THANKS to the exploits of Ivan Boesky and his fellow corporate raiders, everyone has become acquainted with such phrases as "mergers and acquisitions," "insider trading" and "hostile takeover." But while the media have closely covered the excesses of Wall Street, they have not been so careful to report the recent slew of takeovers in their own industry. Ben Bagdikian, the dean of Berkeley's Graduate School of Journalism, has called these developments, in a book of the same name, "The Media Monopoly."
In 1982, fifty corporations owned a majority of the nation's book publishing firms, newspapers and broadcasting companies. Under Reagan, that number was halved. Today, only 26 corporations, including such companies as Capital Cities/ABC, Gannet Co., McGraw-Hill, Time, Inc. and Warner Communications own half or more of all the media outlets in the United States. In the 1940s, four out of five U.S. newspapers were privately owned. Today, almost four out of five newspapers are under corporate ownership. Twenty corporations owned most of America's magazines in 1982. By 1987, because of increased mergers and acquisitions, the 20 corporations were reduced to six corporations, and Time, Inc. now controls about forty percent of the magazine market.
Media conglomerates like to point out the benefits of corporate control of the press. They argue that a large company can stand up to governmental pressure or libel suits more easily than an independently owned paper or radio station. This may be true, but the costs outweigh these benefits.
One dangerous result of media conglomeration is the diminishing number of cities with two daily newspapers. Often, when a large corporation takes over a newspaper, its increased financial resources drive competing dailies out of business. Today, only 2 percent of American cities have more than one daily paper.
Howard Simons, the former managing editor of The Washington Post, said that "part of the conservatism [in newspapers today], and by conservatism I mean less risk taking, is that in many cities you have one newspaper or one overwhelmingly dominant newspaper...In the old days, when you had two or three newspapers per city, if you had an aggrieved party or someone who wanted to tip you to a really juicy story...and one newspaper didn't want it for whatever reasons--political, ideological or otherwise--you could always walk across the street to another newspaper."
THE CEOs of the big media corporations are almost all white, male, conservative and Republican. Most of the corporations are members of the Fortune 500, and many invest in banking, nuclear power, defense or energy industries. Bagdikian writes that it is "normal for all large businesses to make serious efforts to influence the news, to avoid embarassing publicity and to maximize sympathetic public opinion and governmental policies. Now they own most of the news media that they wish to influence."
NBC aired a documentary last year called "Nuclear Power: In France It Works." A month later two accidents in French nuclear power plants injured seven workers and polls showed that one out of three French citizens were against nuclear power. Although the accidents were covered in the American press, NBC News didn't mention the accidents. The left-wing media watchdog Fairness and Accuracy in Reporting pointed out that since 1986, NBC has been owned by General Electric, the second largest nuclear power producer in the U.S. G.E. didn't write the documentary, or control how the French accidents were covered, but if you were an NBC reporter or news editor, would you want to investigate a story that might displease your bosses?

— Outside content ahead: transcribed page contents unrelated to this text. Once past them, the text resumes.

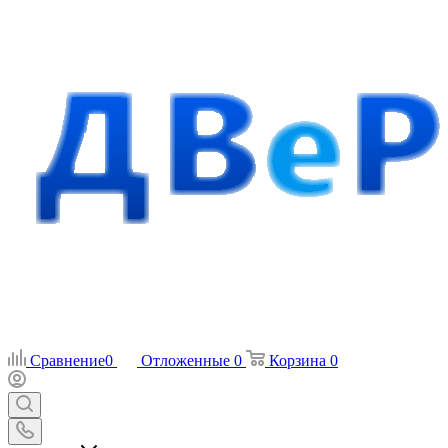
Сравнение
0
Отложенные
0
Корзина
0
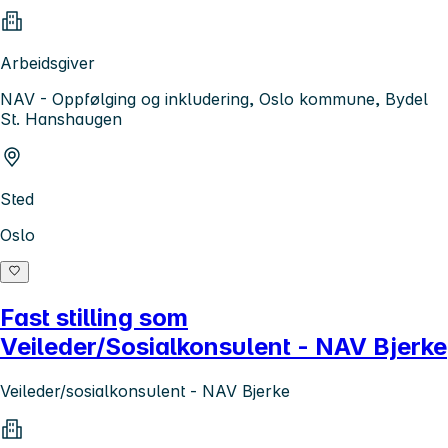
Arbeidsgiver
NAV - Oppfølging og inkludering, Oslo kommune, Bydel
St. Hanshaugen
Sted
Oslo
Fast stilling som
Veileder/Sosialkonsulent - NAV Bjerke
Veileder/sosialkonsulent - NAV Bjerke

A few weeks ago, Bill Kovach, the highly-respected editor of The Atlanta Journal-Constitution resigned after a disagreement with his publisher. The New York Times reported that "some staff members suggested that the management of the Atlanta newspapers had been under pressure to rein in Mr. Kovach because of his aggressive coverage of [Atlanta's] business community." According to the Times article, the newspaper's investigations had angered David Easterly, president of Cox Enterprises, Inc., which owns the Journal Constitution. Cox Communications is also one of the 15 corporations that own most of the American press.
ANOTHER distressing result of corporate control of newspapers is the lack of space and attention devoted to local issues. Corporations take over newspapers to make money, not provide good, informative journalism.
Yesterday, The New York Times chronicled the decline of the Greenville, Mississippi Delta Democrat-Times. In the 40 years that the paper was privately owned, it fought the racial intolerance of the Ku Klux Klan and the Mississippi legislature and struggled to get better schools for the area.
Since its takeover by Freedom Newspapers, Inc., the 16th largest newspaper chain, the Democrat-Times has referred to Greenville's only Black city council member as an orangutan and, following the parent company's Libertarian politics, has criticized school desegregation laws. As a result, many readers of the paper feel alienated from an institution that should, at least to some extent, represent their interests.
The Kovach resignation and the changes in The Delta Democrat-Times are just two examples of a rapidly worsening trend. One merger and acquisitions specialist who concentrates on the media has estimated that within ten years, only six corporations will own all of the American media. Newspapers, magazines and broadcasters are supposed to keep an eye on the powers-that-be; instead, big business is making the media wear corporate blinders.